Thanks for your comment.  It's very encouraging to get a bit of encouragement now and again.


----------



## Jacob P. (Nov 5, 2019)

Great progress! Once I get more experience with machining, I’m going to tackle a PM Research No. 5 vertical steam engine build. I have the castings and have been brainstorming how to go about the machining. I’m very much a beginner, and these photos will be useful in guiding me how to go about it. Keep up the good work! Looking forward to seeing the finished product.


----------



## jcreasey (Nov 5, 2019)

Jacob P. said:


> Great progress! Once I get more experience with machining, I’m going to tackle a PM Research No. 5 vertical steam engine build. I have the castings and have been brainstorming how to go about the machining. I’m very much a beginner, and these photos will be useful in guiding me how to go about it. Keep up the good work! Looking forward to seeing the finished product.



If you are a bit nervous making an engine from castings it's a good idea to try making an engine from bar stock first.  Those are great because if you make a mistake you can easily replace any part.  There are a lot of wonderful designs by Elmer Verburg for which plans are freely available.

[Recorded data]

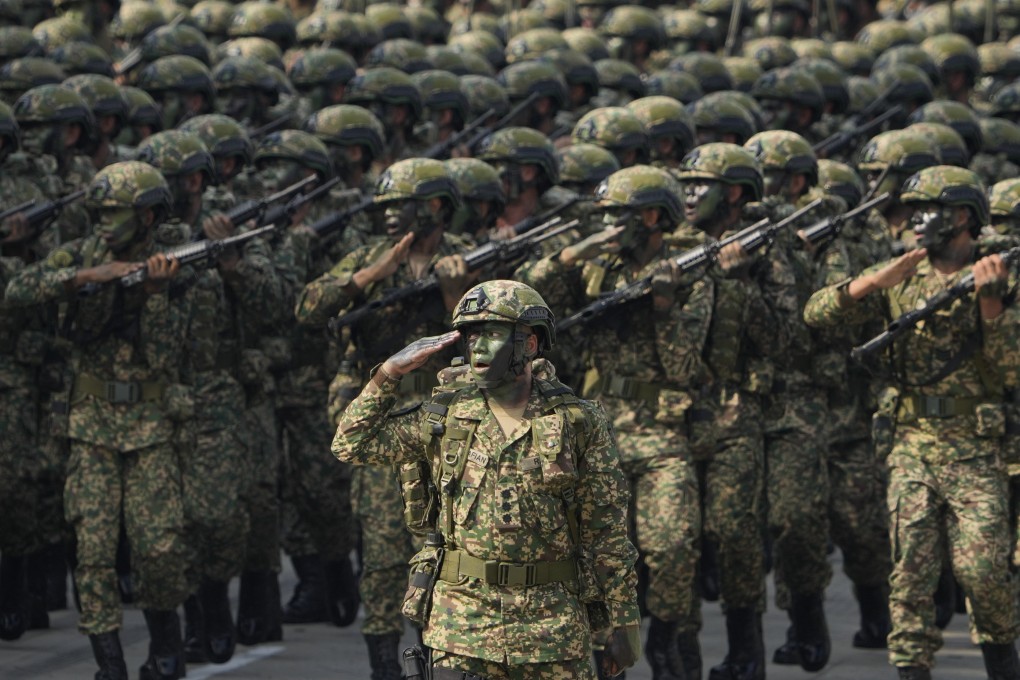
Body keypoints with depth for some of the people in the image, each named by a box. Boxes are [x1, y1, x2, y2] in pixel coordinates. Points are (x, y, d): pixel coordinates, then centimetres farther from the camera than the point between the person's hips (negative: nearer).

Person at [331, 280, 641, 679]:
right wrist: (391, 372, -2)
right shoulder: (446, 419, 5)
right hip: (464, 620, 1)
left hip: (553, 616, -1)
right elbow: (352, 445, 6)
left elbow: (608, 533, 1)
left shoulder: (578, 423, -1)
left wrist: (624, 622, 0)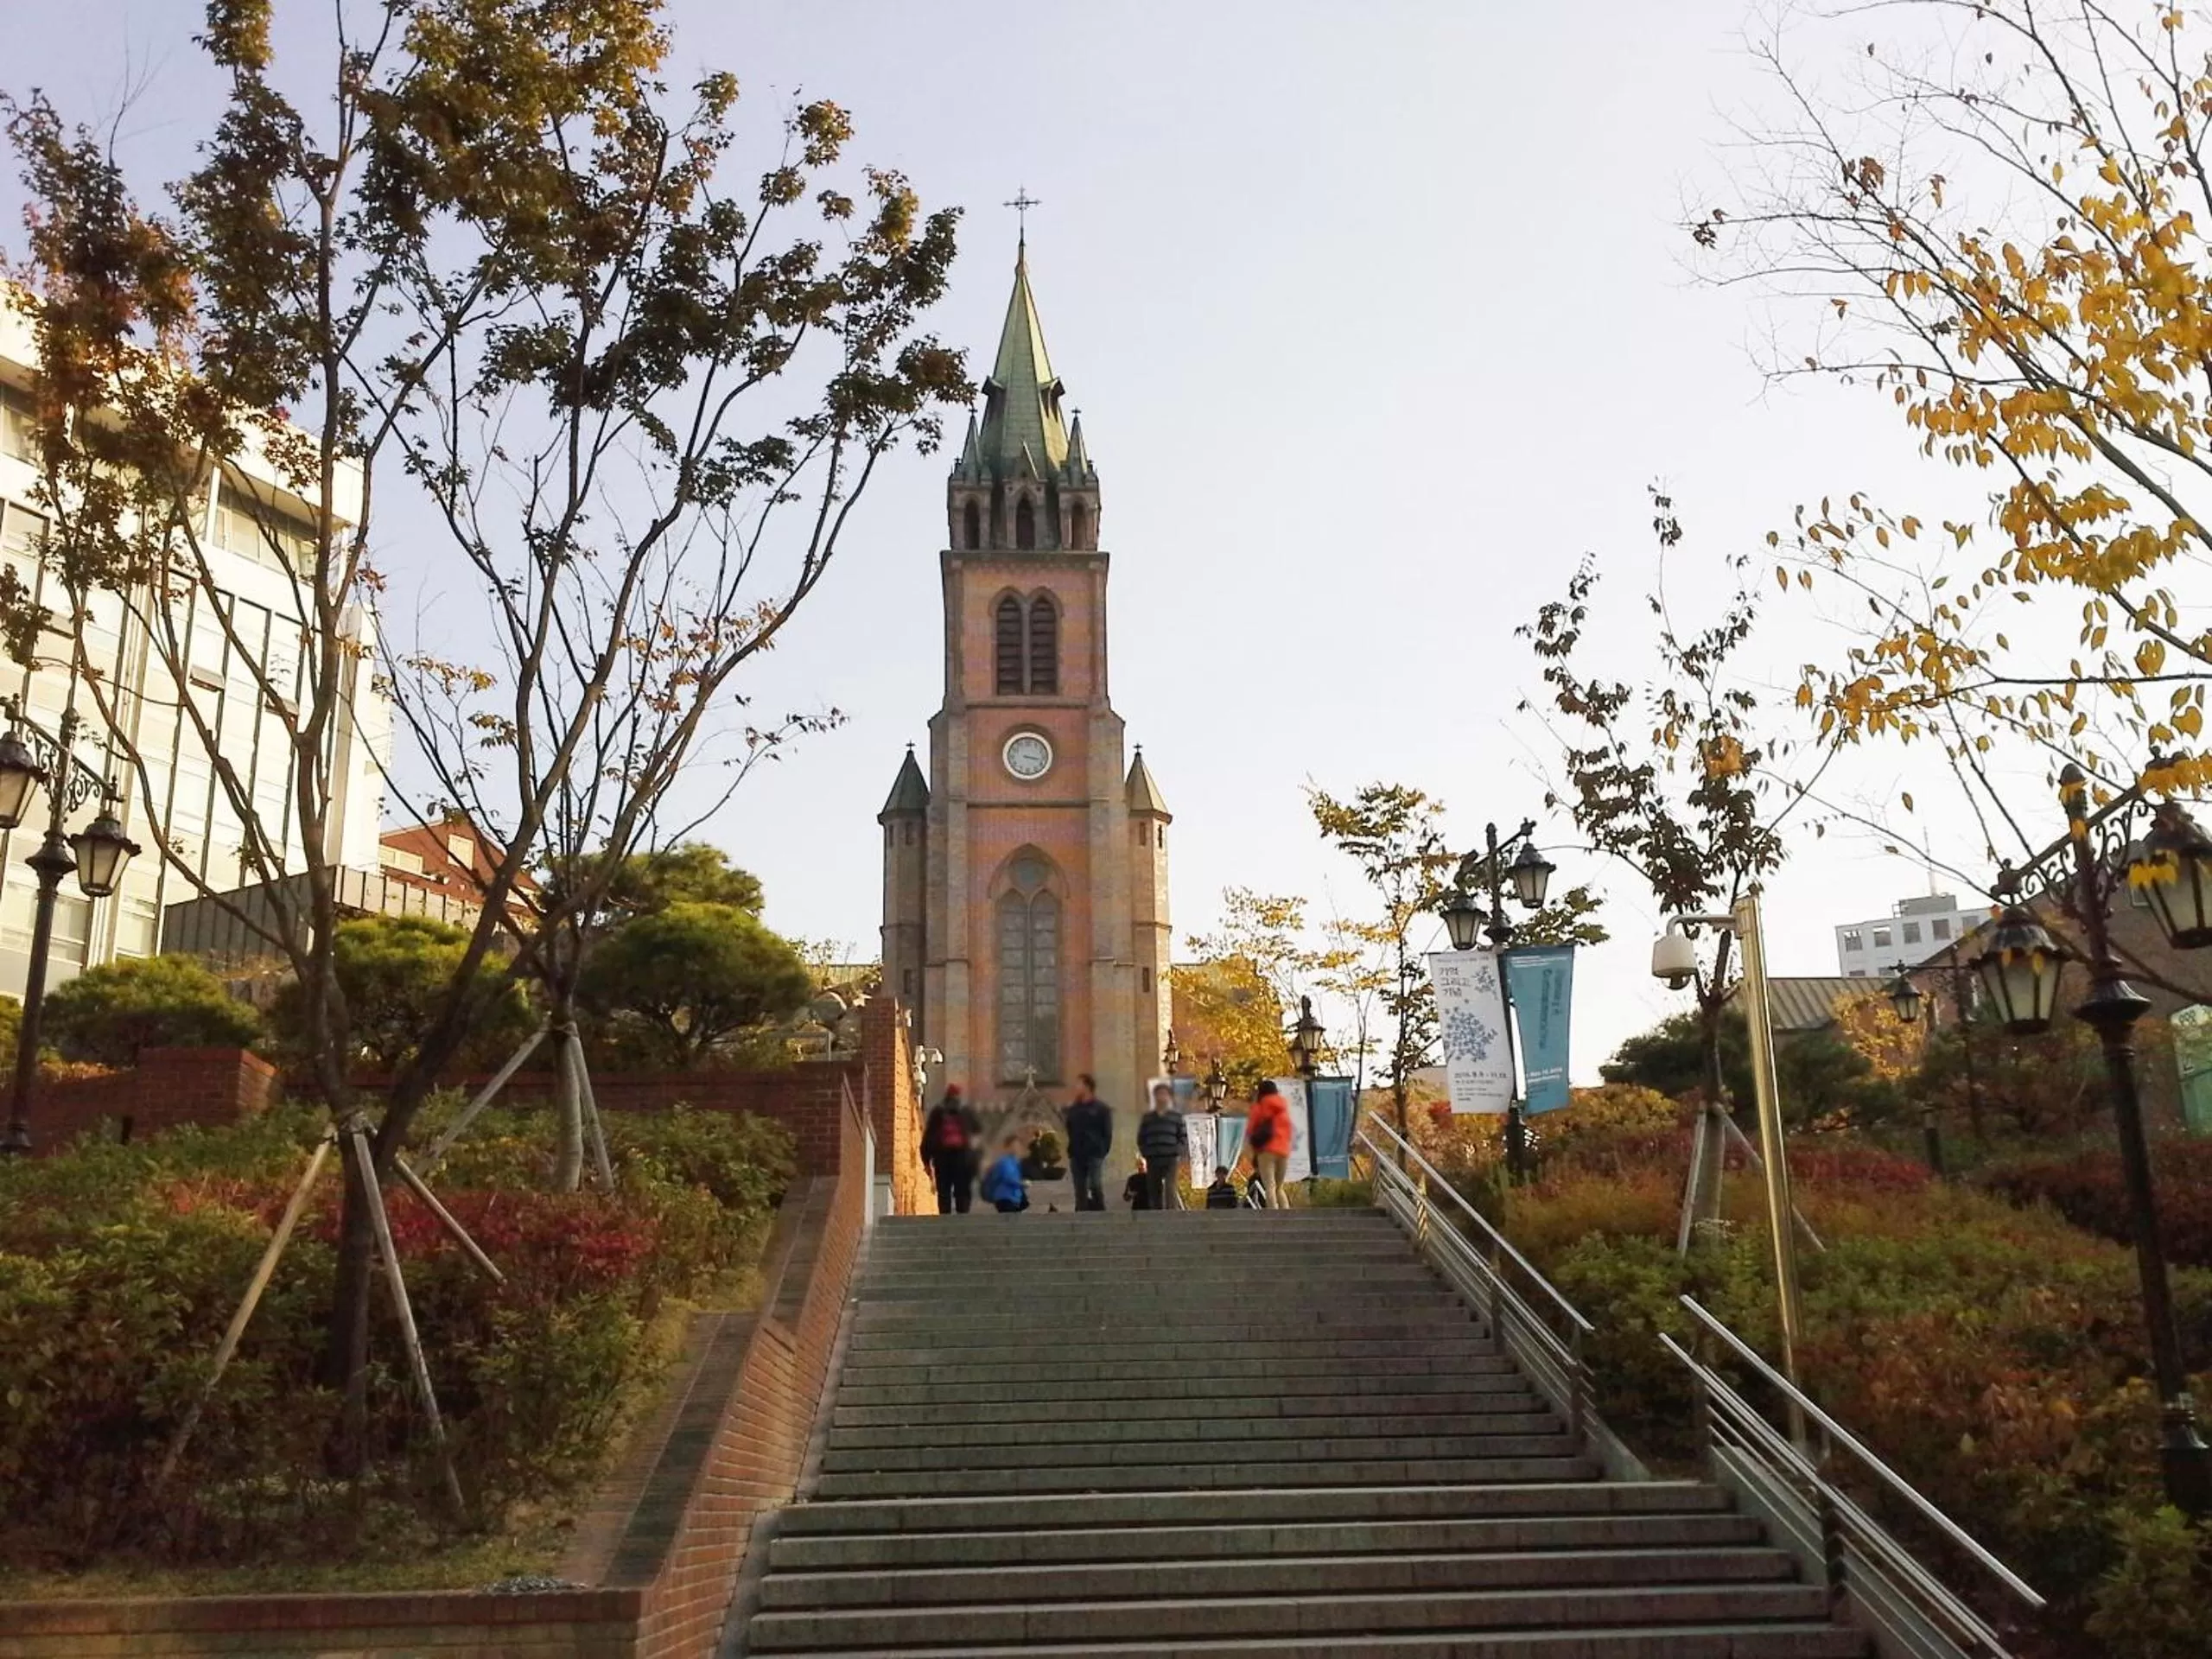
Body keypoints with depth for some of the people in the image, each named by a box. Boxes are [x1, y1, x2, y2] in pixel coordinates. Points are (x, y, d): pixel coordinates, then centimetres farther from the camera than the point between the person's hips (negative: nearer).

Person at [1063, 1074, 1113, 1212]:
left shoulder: (1102, 1108, 0)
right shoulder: (1073, 1108, 14)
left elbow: (1107, 1133, -3)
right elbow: (1070, 1130, 16)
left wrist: (1103, 1151, -11)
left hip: (1094, 1154, -5)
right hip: (1077, 1155, 5)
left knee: (1095, 1185, -15)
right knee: (1080, 1190, 6)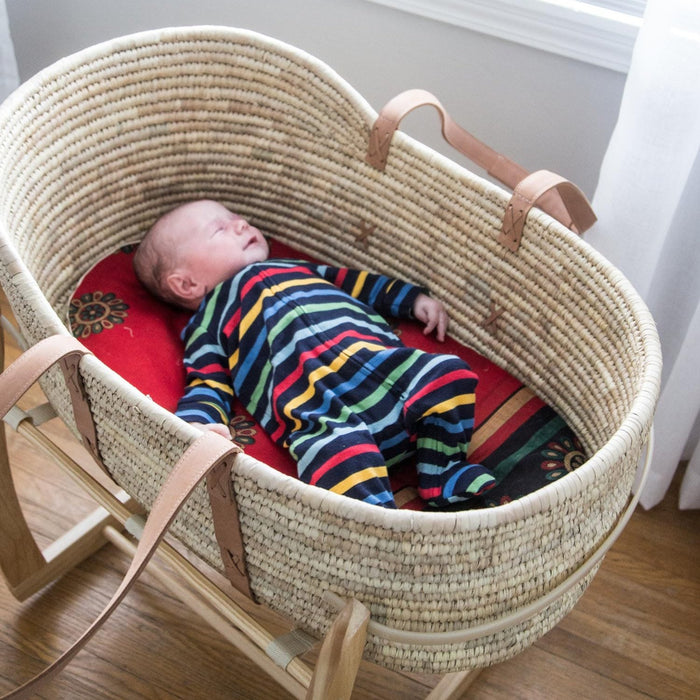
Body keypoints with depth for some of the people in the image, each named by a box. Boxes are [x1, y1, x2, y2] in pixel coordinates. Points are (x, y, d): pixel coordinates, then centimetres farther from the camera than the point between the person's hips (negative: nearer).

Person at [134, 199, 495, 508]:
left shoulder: (299, 269, 36)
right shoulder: (207, 324, 20)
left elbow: (360, 284, 43)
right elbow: (205, 387, 9)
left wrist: (414, 298, 33)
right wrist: (198, 425, -12)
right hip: (318, 416, -6)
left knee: (446, 374, -16)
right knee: (337, 452, -36)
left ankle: (443, 475, -3)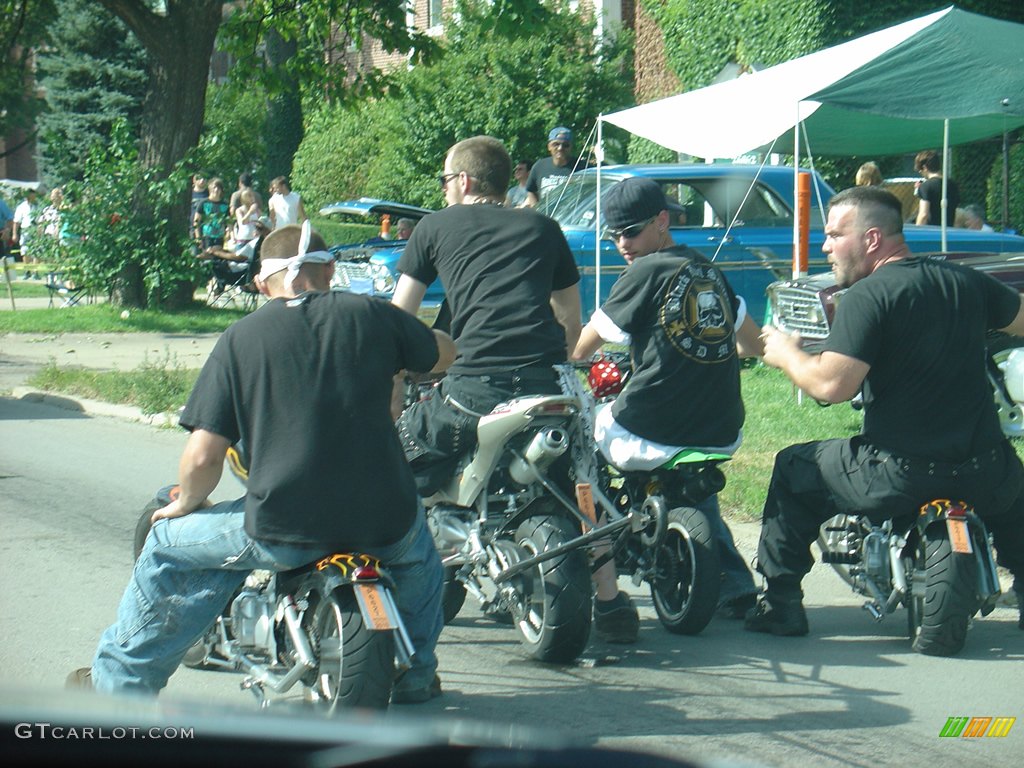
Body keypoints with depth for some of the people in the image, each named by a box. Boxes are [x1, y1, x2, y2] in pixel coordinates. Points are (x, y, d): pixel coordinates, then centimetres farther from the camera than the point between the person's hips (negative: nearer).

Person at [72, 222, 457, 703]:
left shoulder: (241, 338, 0)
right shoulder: (369, 315, 4)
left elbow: (202, 456, -5)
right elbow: (444, 353, 24)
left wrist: (185, 504, 17)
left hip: (283, 529, -2)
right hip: (382, 526, 2)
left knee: (168, 544, 24)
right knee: (416, 542, 40)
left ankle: (118, 680, 32)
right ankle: (414, 675, 44)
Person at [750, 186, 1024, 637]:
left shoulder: (869, 296, -11)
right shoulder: (965, 281, 8)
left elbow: (832, 385, -20)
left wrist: (786, 354, 0)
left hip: (899, 476, -5)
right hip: (984, 474, 5)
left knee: (792, 471, 19)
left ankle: (780, 604, 18)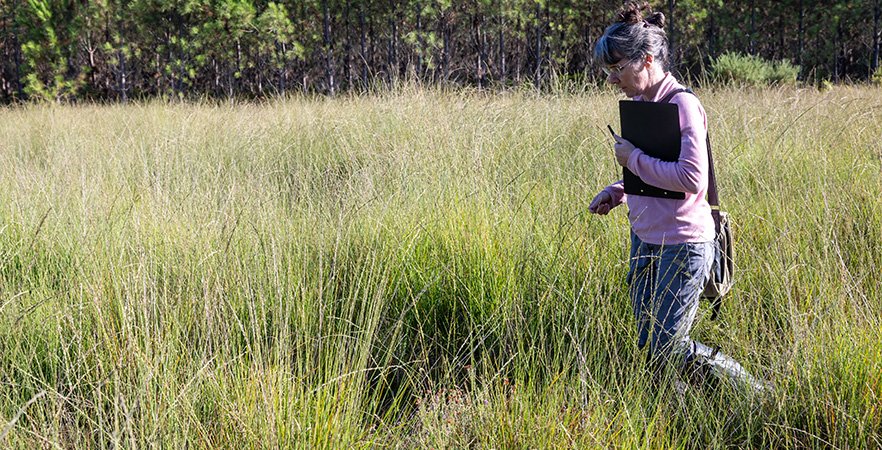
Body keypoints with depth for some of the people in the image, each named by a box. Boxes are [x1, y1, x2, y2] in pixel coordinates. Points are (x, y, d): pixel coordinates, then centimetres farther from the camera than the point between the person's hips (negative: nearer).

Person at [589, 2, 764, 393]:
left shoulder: (682, 104, -17)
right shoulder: (639, 102, 9)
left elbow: (692, 178, -26)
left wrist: (634, 159, -16)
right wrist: (617, 192, 4)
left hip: (682, 244, -9)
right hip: (645, 240, 9)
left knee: (667, 350, -4)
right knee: (649, 346, 11)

# Directions:
Answer these questions about the steam engine forum thread.
1. Which engine does Jacob P. plan to build once he has more machining experience?
2. What does jcreasey suggest making first for someone nervous about building an engine from castings?
3. Whose designs does jcreasey say have freely available plans?

# Solution for this exercise:
1. A PM Research No. 5 vertical steam engine.
2. An engine made from bar stock.
3. Elmer Verburg's.